Because I trusted my therapist, I followed through with the exercise she gave me which felt daunting at the time. I was barely eating, barely sleeping and working two jobs to keep a roof over our heads. The mere thought of adding a homework assignment to my schedule felt exhausting. Nonetheless, I sat down and expanded on those four words, “I just want peace.”
What did peace look like in my life?
More importantly, what did it feel like in my life?

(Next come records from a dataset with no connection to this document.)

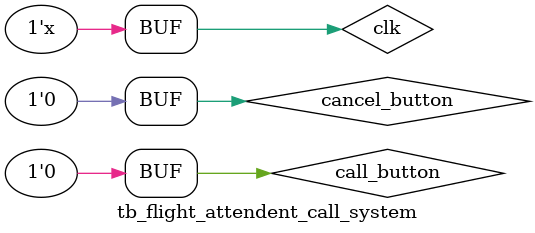
<source format=v>
`timescale 1ns / 1ps


module tb_flight_attendent_call_system;

reg clk;
reg call_button;
reg cancel_button;

wire light_state;

flight_attendent_call_system u1 (
    .clk(clk),
    .call_button(call_button),
    .cancel_button(cancel_button),
    .light_state(light_state)
);

initial
begin

clk = 0;
call_button = 0;
cancel_button = 0;

#10;

call_button = 1;
cancel_button = 0;

#10

call_button = 0;
cancel_button = 1;

#10

call_button = 1;
cancel_button = 1;

#10

call_button = 0;
cancel_button = 0;

#10

call_button = 1;
cancel_button = 0;

#10

cancel_button = 1;

#20

cancel_button = 0;

#20

call_button = 0;
cancel_button = 1;

#20

call_button = 0;
cancel_button = 0;

end

always
#5 clk = ~clk;

endmodule

</source>
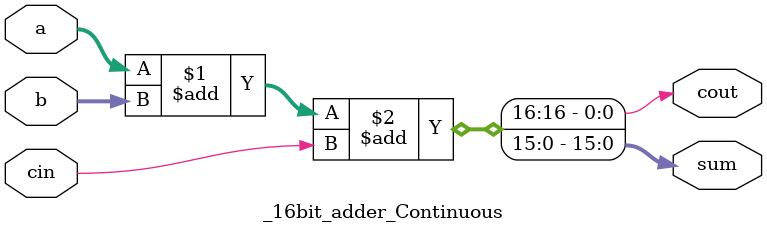
<source format=v>
`timescale 1ns / 1ps
module _16bit_adder_Continuous (sum, cout, a, b, cin);
//port declaration

	input [15:0] a, b;
    input cin;
    output [15:0] sum;
    output cout;


// behavior description
	assign {cout,sum} = a+b+cin;
	
endmodule

</source>
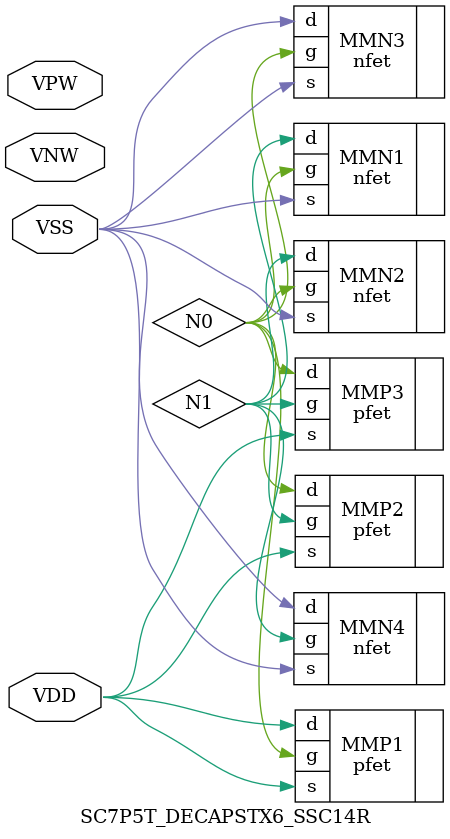
<source format=v>


module MOM1 ( CB, CT, VDD, VNW, VPW, VSS );

  inout CT;
  inout VNW;
  inout VDD;
  inout CB;
  inout VSS;
  inout VPW;

specify 
    specparam CDS_LIBNAME  = "rail12lp";
    specparam CDS_CELLNAME = "MOM1";
    specparam CDS_VIEWNAME = "schematic";
endspecify

SC7P5T_DECAPSTX6_SSC14R I2 ( VDD, VNW, VPW, VSS);
SC7P5T_DECAPSTX6_SSC14R I3 ( VDD, VNW, VPW, VSS);


endmodule

module SC7P5T_DECAPSTX6_SSC14R ( VDD, VNW, VPW, VSS );

inout  VDD, VNW, VPW, VSS;


specify 
    specparam CDS_LIBNAME  = "IN14LPP_SC7P5T_84CPP_BASE_SSC14R";
    specparam CDS_CELLNAME = "SC7P5T_DECAPSTX6_SSC14R";
    specparam CDS_VIEWNAME = "schematic";
endspecify

pfet  MMP1 ( .s(VDD), .g(N0), .d(VDD));
pfet  MMP2 ( .s(VDD), .g(N1), .d(N0));
pfet  MMP3 ( .s(VDD), .g(N1), .d(N0));
nfet  MMN1 ( .s(VSS), .g(N0), .d(N1));
nfet  MMN2 ( .s(VSS), .g(N0), .d(N1));
nfet  MMN3 ( .s(VSS), .g(N0), .d(VSS));
nfet  MMN4 ( .s(VSS), .g(N1), .d(VSS));

endmodule

</source>
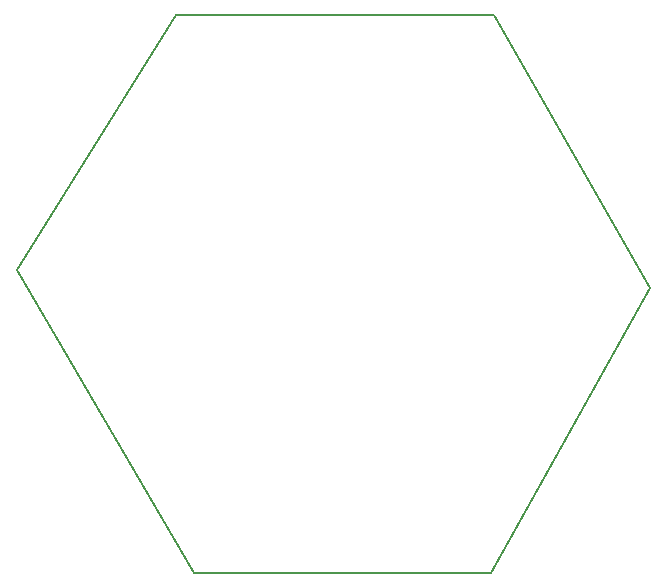
<source format=gbr>
G04 #@! TF.FileFunction,Profile,NP*
%FSLAX46Y46*%
G04 Gerber Fmt 4.6, Leading zero omitted, Abs format (unit mm)*
G04 Created by KiCad (PCBNEW 4.0.7-e2-6376~58~ubuntu14.04.1) date Fri Apr 12 08:44:57 2019*
%MOMM*%
%LPD*%
G01*
G04 APERTURE LIST*
%ADD10C,0.100000*%
%ADD11C,0.150000*%
G04 APERTURE END LIST*
D10*
D11*
X216408000Y-104648000D02*
X203200000Y-81534000D01*
X203200000Y-81534000D02*
X176276000Y-81534000D01*
X176276000Y-81534000D02*
X162814000Y-103124000D01*
X162814000Y-103124000D02*
X177800000Y-128778000D01*
X177800000Y-128778000D02*
X202946000Y-128778000D01*
X202946000Y-128778000D02*
X216408000Y-104648000D01*
M02*

</source>
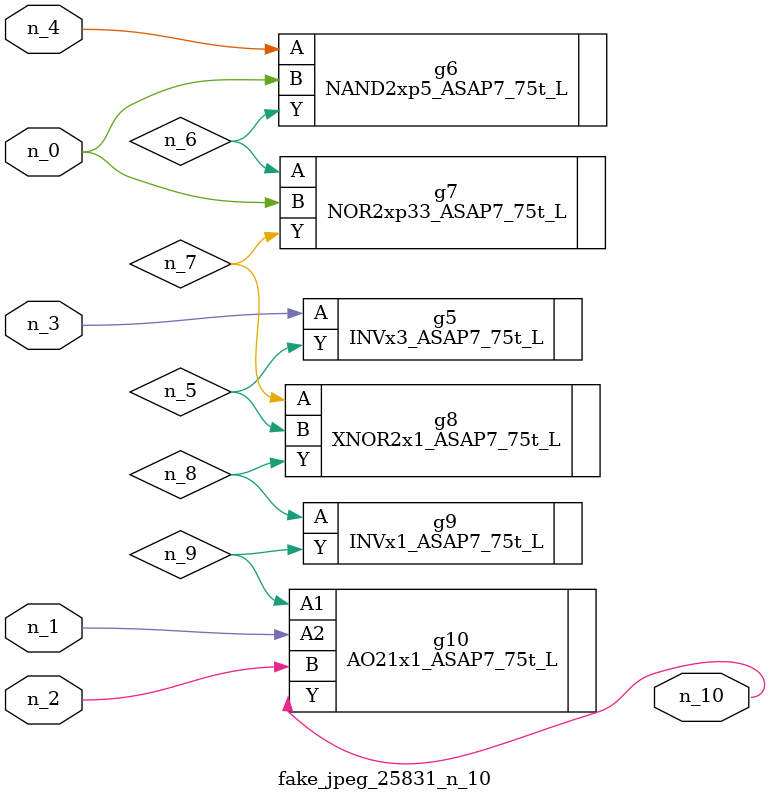
<source format=v>
module fake_jpeg_25831_n_10 (n_3, n_2, n_1, n_0, n_4, n_10);

input n_3;
input n_2;
input n_1;
input n_0;
input n_4;

output n_10;

wire n_8;
wire n_9;
wire n_6;
wire n_5;
wire n_7;

INVx3_ASAP7_75t_L g5 ( 
.A(n_3),
.Y(n_5)
);

NAND2xp5_ASAP7_75t_L g6 ( 
.A(n_4),
.B(n_0),
.Y(n_6)
);

NOR2xp33_ASAP7_75t_L g7 ( 
.A(n_6),
.B(n_0),
.Y(n_7)
);

XNOR2x1_ASAP7_75t_L g8 ( 
.A(n_7),
.B(n_5),
.Y(n_8)
);

INVx1_ASAP7_75t_L g9 ( 
.A(n_8),
.Y(n_9)
);

AO21x1_ASAP7_75t_L g10 ( 
.A1(n_9),
.A2(n_1),
.B(n_2),
.Y(n_10)
);


endmodule
</source>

I mapped out what I wanted my life to look like on any random Tuesday, five years down the line. I envisioned myself rooted and successful in my public relations career. In this leap into the future, my children were thriving and protected. We were happy and content - two feelings that seemed so far out of reach in that present moment. Even though I had procrastinated on the assignment, sitting with these feelings brought a sense of peace in that moment and hope… which I desperately needed.
That exercise became a grounding tool for me whenever anxiety crept in. I would mentally jump forward in time and find relief despite the chaos swirling around me.
Tina did this exercise before every court date, envisioning what she wanted out of it. It became her lifeline, and something to focus on.
This isn’t just the start of a new year, it’s the start of the rest of your life. You don’t know what’s going to happen, but if you have a destination in mind, you’re better equipped to find your way through the chaos.
If you’re struggling with how to do this or likely to procrastinate, check out this short video on creating your Utopia I made just over a year ago, for a webinar I held.
While you can't control every twist and turn, you can always hold onto your vision of peace and happiness. Embrace it, nurture it, and let it guide you. Remember, you have the strength to turn your dreams into reality, one day at a time. So, let this be your year of transformation and triumph.